-- INPUT DATA follows --

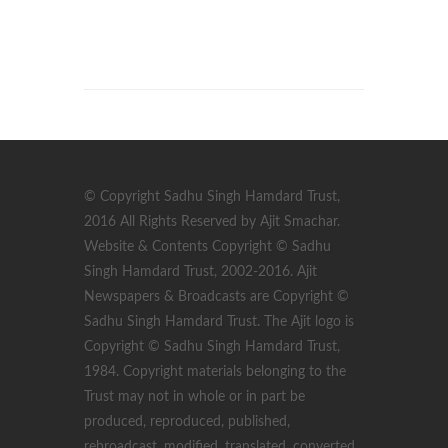
© Copyright Sadhu Singh Hamdard Trust,
2016 All Rights Reserved by Ajit Smachar.
Website & Contents Copyright © Sadhu
Singh Hamdard Trust, 2002-2016. Ajit
Newspapers & Broadcasts are Copyright ©
Sadhu Singh Hamdard Trust. The Ajit logo is
Copyright © Sadhu Singh Hamdard Trust,
1984. Copyright materials belonging to the
Trust may not in whole or in part be
produced, reproduced, published,
rebroadcast, modified, translated, converted,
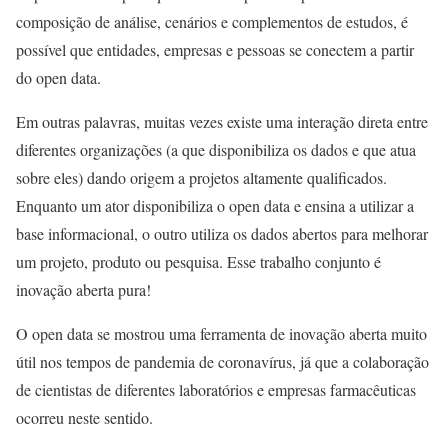
composição de análise, cenários e complementos de estudos, é
possível que entidades, empresas e pessoas se conectem a partir
do open data.
Em outras palavras, muitas vezes existe uma interação direta entre
diferentes organizações (a que disponibiliza os dados e que atua
sobre eles) dando origem a projetos altamente qualificados.
Enquanto um ator disponibiliza o open data e ensina a utilizar a
base informacional, o outro utiliza os dados abertos para melhorar
um projeto, produto ou pesquisa. Esse trabalho conjunto é
inovação aberta pura!
O open data se mostrou uma ferramenta de inovação aberta muito
útil nos tempos de pandemia de coronavírus, já que a colaboração
de cientistas de diferentes laboratórios e empresas farmacêuticas
ocorreu neste sentido.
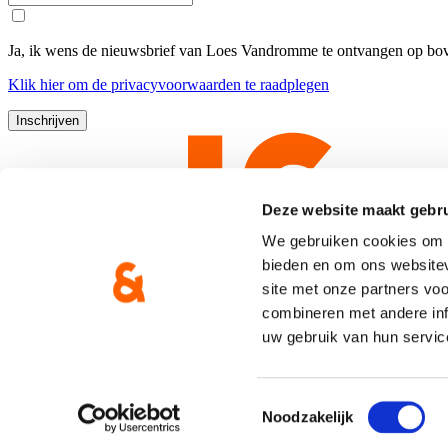
Ja, ik wens de nieuwsbrief van Loes Vandromme te ontvangen op bov
Klik
hier
om de privacyvoorwaarden te raadplegen
Deze website maakt gebru
We gebruiken cookies om c
bieden en om ons websitev
site met onze partners vo
combineren met andere inf
uw gebruik van hun servic
Copyright © CD&V
Privacyverklaring
|
Cookie verklaring
Toestemmingsselectie
Noodzakelijk
Gemaakt door
Brand Response
met
NationBuilder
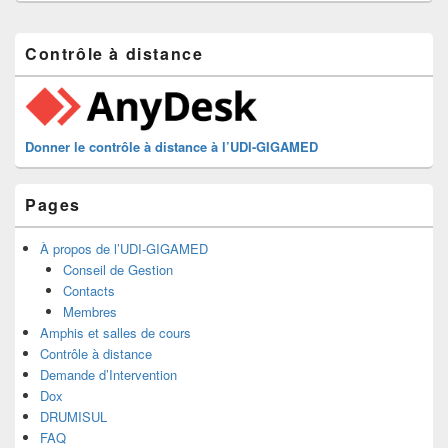
Zone
Contrôle à distance
principale
de
widget
pour
la
Donner le contrôle à distance à l’UDI-GIGAMED
barre
latérale
Pages
À propos de l’UDI-GIGAMED
Conseil de Gestion
Contacts
Membres
Amphis et salles de cours
Contrôle à distance
Demande d’Intervention
Dox
DRUMISUL
FAQ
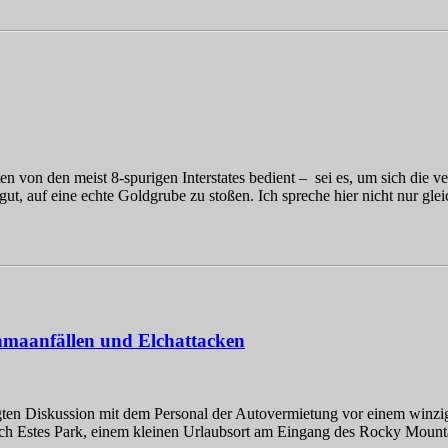
en von den meist 8-spurigen Interstates bedient – sei es, um sich die
ut, auf eine echte Goldgrube zu stoßen. Ich spreche hier nicht nur gle
hmaanfällen und Elchattacken
ten Diskussion mit dem Personal der Autovermietung vor einem winzig
ach Estes Park, einem kleinen Urlaubsort am Eingang des Rocky Mounta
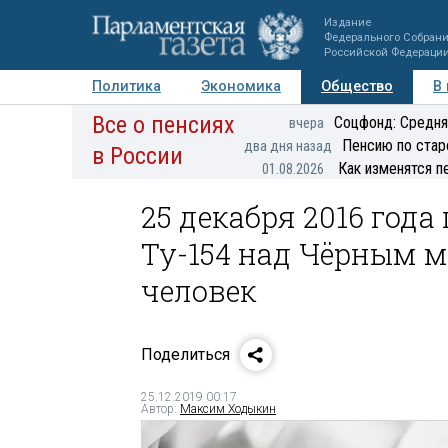
Издание
Федерального Собран
Российской Федераци
Политика
Экономика
Общество
В
Все о пенсиях
Фото
Авторы
Персоны
Мнения
Регионы
Соцфонд: Средня
вчера
Пенсию по стар
два дня назад
в России
Как изменятся п
01.08.2026
25 декабря 2016 год
Ту-154 над Чёрным м
человек
Поделиться
25.12.2019 00:17
Автор:
Максим Ходыкин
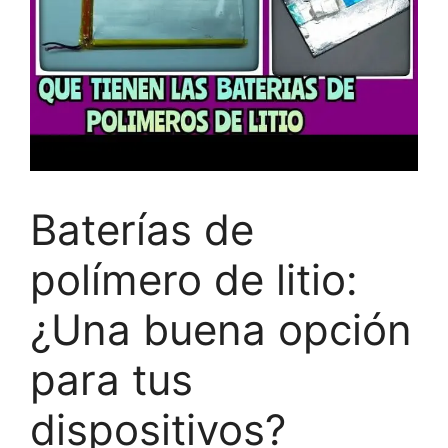
Baterías de
polímero de litio:
¿Una buena opción
para tus
dispositivos?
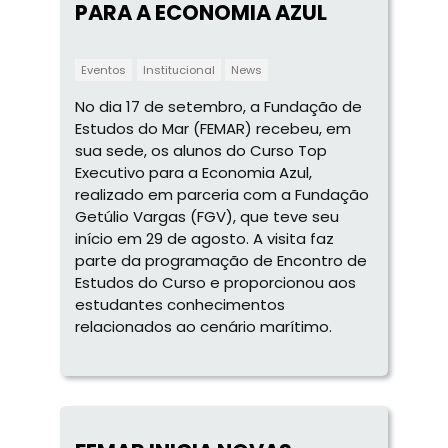
PARA A ECONOMIA AZUL
Eventos
Institucional
News
No dia 17 de setembro, a Fundação de
Estudos do Mar (FEMAR) recebeu, em
sua sede, os alunos do Curso Top
Executivo para a Economia Azul,
realizado em parceria com a Fundação
Getúlio Vargas (FGV), que teve seu
início em 29 de agosto. A visita faz
parte da programação de Encontro de
Estudos do Curso e proporcionou aos
estudantes conhecimentos
relacionados ao cenário marítimo.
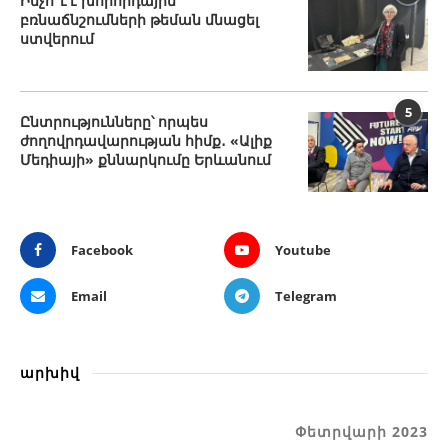
Ինչո՞ւ է խորհրդային
բռնաճնշումների թեման մնացել
ստվերում
5
Ընտրությունները՝ որպես
ժողովրդավարության հիմք․ «Ալիք
Մեդիայի» քննարկումը Երևանում
Facebook
Youtube
Email
Telegram
արխիվ
Փետրվարի 2023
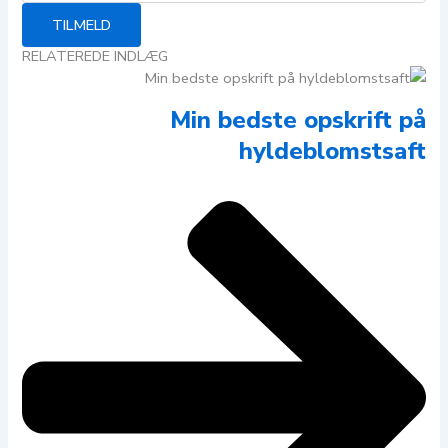
TILMELD
RELATEREDE INDLÆG
Min bedste opskrift på
hyldeblomstsaft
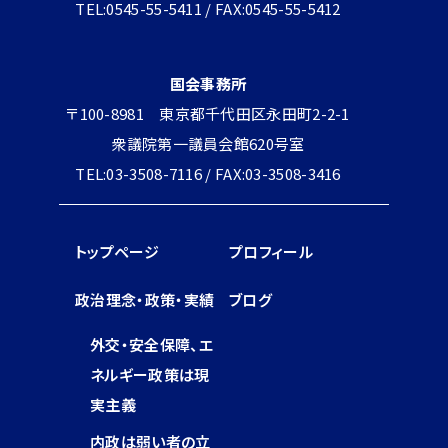
TEL:0545-55-5411 / FAX:0545-55-5412
国会事務所
〒100-8981 東京都千代田区永田町2-2-1
衆議院第一議員会館620号室
TEL:03-3508-7116 / FAX:03-3508-3416
トップページ
プロフィール
政治理念・政策・実績
ブログ
外交・安全保障、エ
ネルギー政策は現
実主義
内政は弱い者の立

-- INPUT DATA concluded --

# [AIM OF THE TASK]
Only the text of the records belongs in the answer, printed exactly and without pictures.

# [FINISHED EXERCISE]
© Copyright Sadhu Singh Hamdard Trust,
2016 All Rights Reserved by Ajit Smachar.
Website & Contents Copyright © Sadhu
Singh Hamdard Trust, 2002-2016. Ajit
Newspapers & Broadcasts are Copyright ©
Sadhu Singh Hamdard Trust. The Ajit logo is
Copyright © Sadhu Singh Hamdard Trust,
1984. Copyright materials belonging to the
Trust may not in whole or in part be
produced, reproduced, published,
rebroadcast, modified, translated, converted,
composição de análise, cenários e complementos de estudos, é
possível que entidades, empresas e pessoas se conectem a partir
do open data.
Em outras palavras, muitas vezes existe uma interação direta entre
diferentes organizações (a que disponibiliza os dados e que atua
sobre eles) dando origem a projetos altamente qualificados.
Enquanto um ator disponibiliza o open data e ensina a utilizar a
base informacional, o outro utiliza os dados abertos para melhorar
um projeto, produto ou pesquisa. Esse trabalho conjunto é
inovação aberta pura!
O open data se mostrou uma ferramenta de inovação aberta muito
útil nos tempos de pandemia de coronavírus, já que a colaboração
de cientistas de diferentes laboratórios e empresas farmacêuticas
ocorreu neste sentido.
Ja, ik wens de nieuwsbrief van Loes Vandromme te ontvangen op bov
Klik
hier
om de privacyvoorwaarden te raadplegen
Deze website maakt gebru
We gebruiken cookies om c
bieden en om ons websitev
site met onze partners vo
combineren met andere inf
uw gebruik van hun servic
Copyright © CD&V
Privacyverklaring
|
Cookie verklaring
Toestemmingsselectie
Noodzakelijk
Gemaakt door
Brand Response
met
NationBuilder
Zone
Contrôle à distance
principale
de
widget
pour
la
Donner le contrôle à distance à l’UDI-GIGAMED
barre
latérale
Pages
À propos de l’UDI-GIGAMED
Conseil de Gestion
Contacts
Membres
Amphis et salles de cours
Contrôle à distance
Demande d’Intervention
Dox
DRUMISUL
FAQ
en von den meist 8-spurigen Interstates bedient – sei es, um sich die
ut, auf eine echte Goldgrube zu stoßen. Ich spreche hier nicht nur gle
hmaanfällen und Elchattacken
ten Diskussion mit dem Personal der Autovermietung vor einem winzig
ach Estes Park, einem kleinen Urlaubsort am Eingang des Rocky Mounta
Издание
Федерального Собран
Российской Федераци
Политика
Экономика
Общество
В
Все о пенсиях
Фото
Авторы
Персоны
Мнения
Регионы
Соцфонд: Средня
вчера
Пенсию по стар
два дня назад
в России
Как изменятся п
01.08.2026
25 декабря 2016 год
Ту-154 над Чёрным м
человек
Поделиться
25.12.2019 00:17
Автор:
Максим Ходыкин
Baterías de
polímero de litio:
¿Una buena opción
para tus
dispositivos?
PARA A ECONOMIA AZUL
Eventos
Institucional
News
No dia 17 de setembro, a Fundação de
Estudos do Mar (FEMAR) recebeu, em
sua sede, os alunos do Curso Top
Executivo para a Economia Azul,
realizado em parceria com a Fundação
Getúlio Vargas (FGV), que teve seu
início em 29 de agosto. A visita faz
parte da programação de Encontro de
Estudos do Curso e proporcionou aos
estudantes conhecimentos
relacionados ao cenário marítimo.
Ինչո՞ւ է խորհրդային
բռնաճնշումների թեման մնացել
ստվերում
5
Ընտրությունները՝ որպես
ժողովրդավարության հիմք․ «Ալիք
Մեդիայի» քննարկումը Երևանում
Facebook
Youtube
Email
Telegram
արխիվ
Փետրվարի 2023
TILMELD
RELATEREDE INDLÆG
Min bedste opskrift på
hyldeblomstsaft
TEL:0545-55-5411 / FAX:0545-55-5412
国会事務所
〒100-8981 東京都千代田区永田町2-2-1
衆議院第一議員会館620号室
TEL:03-3508-7116 / FAX:03-3508-3416
トップページ
プロフィール
政治理念・政策・実績
ブログ
外交・安全保障、エ
ネルギー政策は現
実主義
内政は弱い者の立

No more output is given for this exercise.